DATASET SECTION:

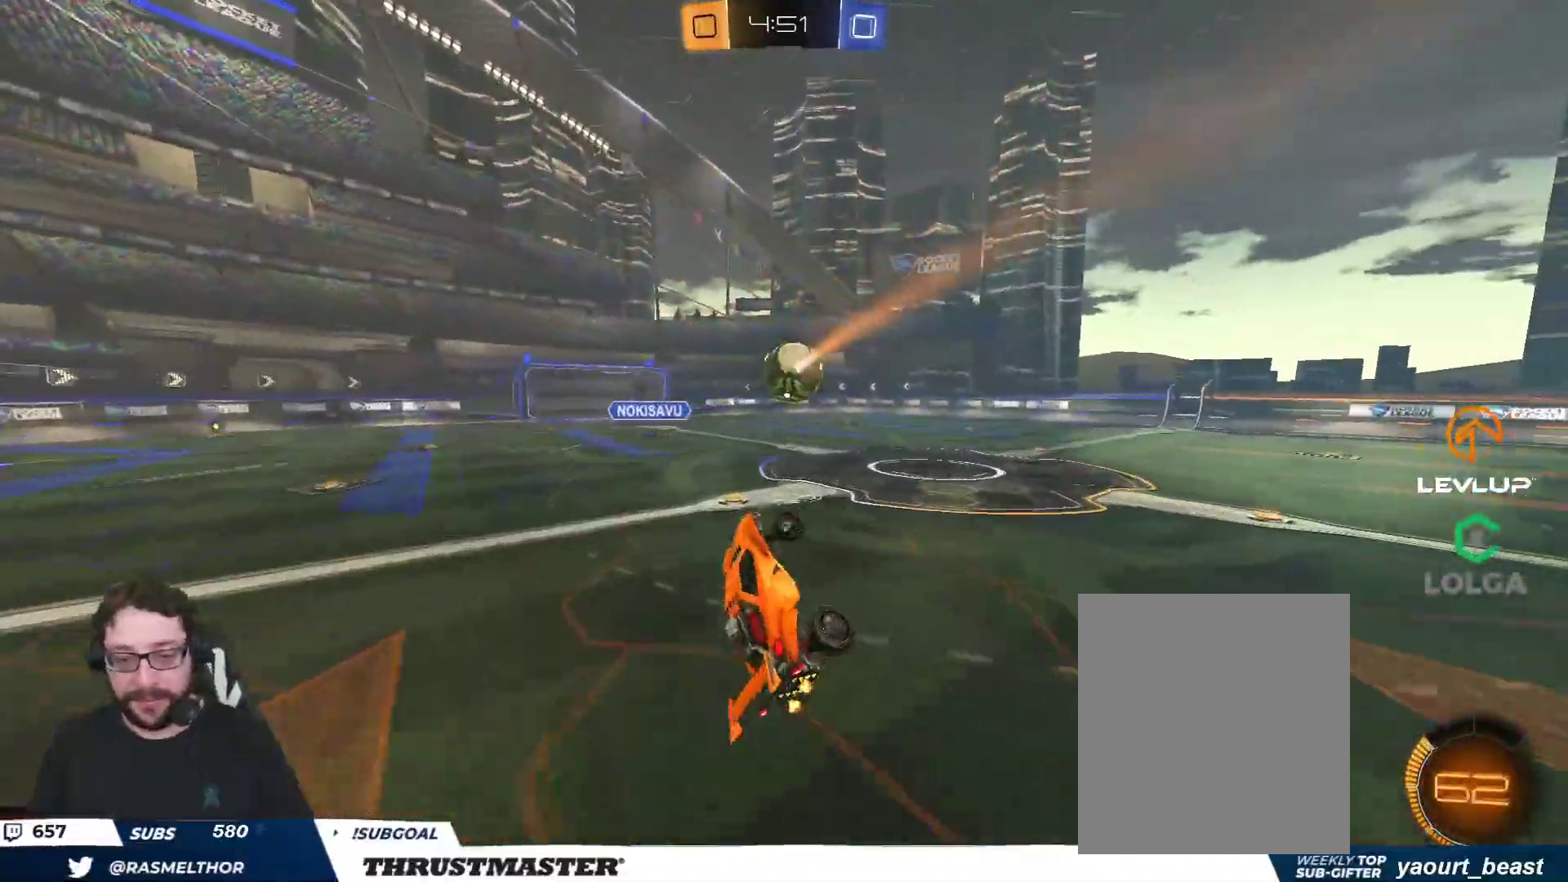
{"buttons": ["R2"], "left_stick": "right", "right_stick": "center", "events": [[33, "left_stick", "center"], [67, "L2", "up"], [83, "Y", "up"], [317, "left_stick", "right"], [400, "left_stick", "center"], [483, "left_stick", "right"]]}
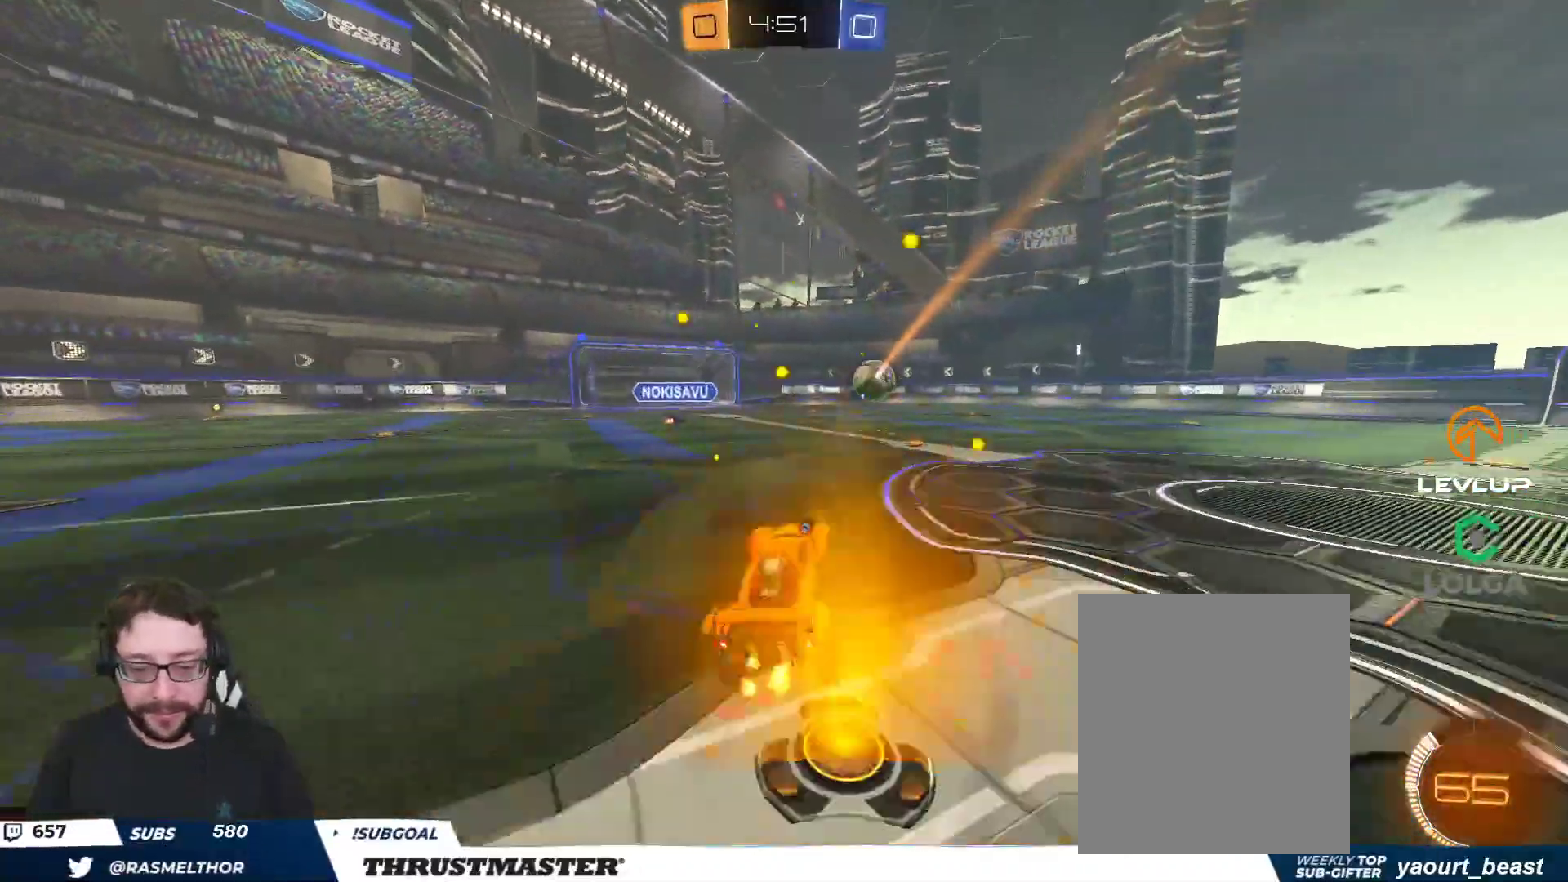
{"buttons": ["B", "Y", "L2", "R2"], "left_stick": "right", "right_stick": "center", "events": [[267, "A", "down"], [267, "B", "down"], [300, "L2", "down"], [350, "A", "up"], [400, "A", "down"], [500, "A", "up"], [500, "Y", "down"]]}
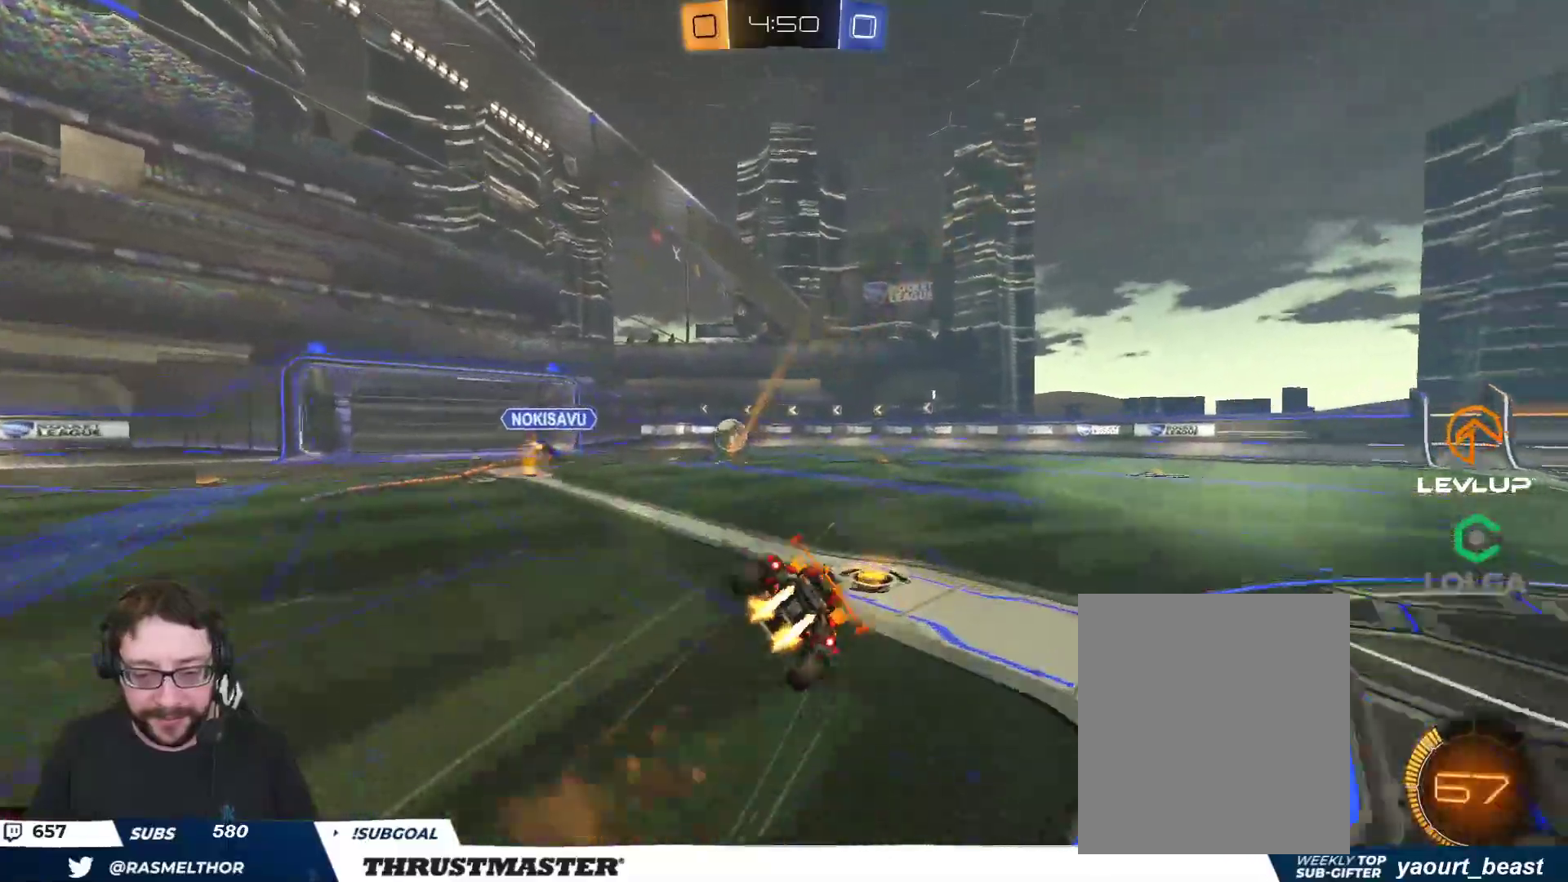
{"buttons": ["R2"], "left_stick": "right", "right_stick": "center", "events": [[50, "B", "up"], [83, "Y", "up"], [283, "L2", "up"]]}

HOW TO COMPLETE THIS TASK:
Please write the material out again exactly as shown above, minus any pictures.

REPLY:
{"buttons": ["R2"], "left_stick": "right", "right_stick": "center", "events": [[33, "left_stick", "center"], [67, "L2", "up"], [83, "Y", "up"], [317, "left_stick", "right"], [400, "left_stick", "center"], [483, "left_stick", "right"]]}
{"buttons": ["B", "Y", "L2", "R2"], "left_stick": "right", "right_stick": "center", "events": [[267, "A", "down"], [267, "B", "down"], [300, "L2", "down"], [350, "A", "up"], [400, "A", "down"], [500, "A", "up"], [500, "Y", "down"]]}
{"buttons": ["R2"], "left_stick": "right", "right_stick": "center", "events": [[50, "B", "up"], [83, "Y", "up"], [283, "L2", "up"]]}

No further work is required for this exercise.